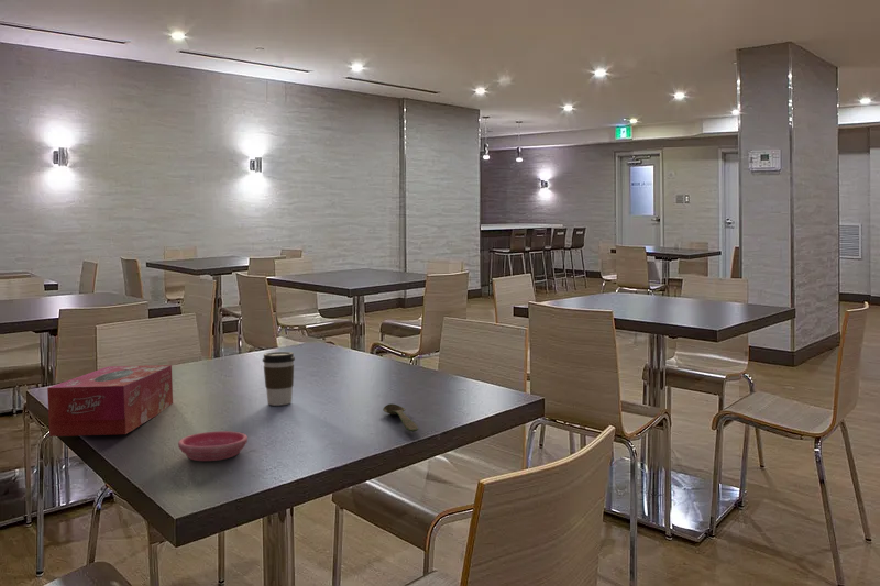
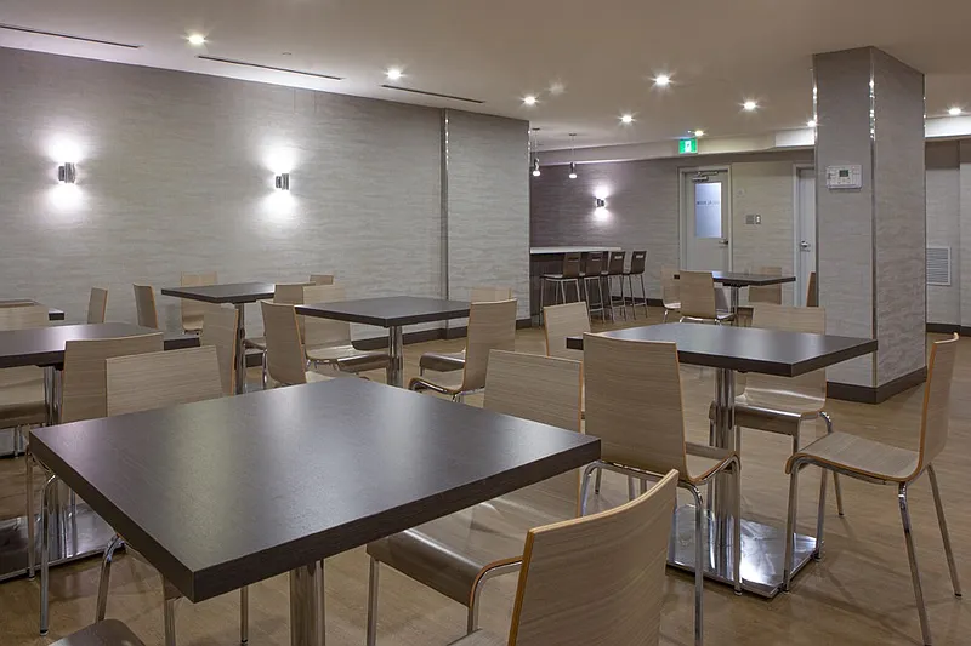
- spoon [382,402,419,432]
- coffee cup [262,351,296,407]
- tissue box [46,364,174,438]
- saucer [177,430,249,462]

- _Task goal_:
Your response must reproduce the listing above word for word and must contain none of its pictures.

- _Written solution_:
- spoon [382,402,419,432]
- coffee cup [262,351,296,407]
- tissue box [46,364,174,438]
- saucer [177,430,249,462]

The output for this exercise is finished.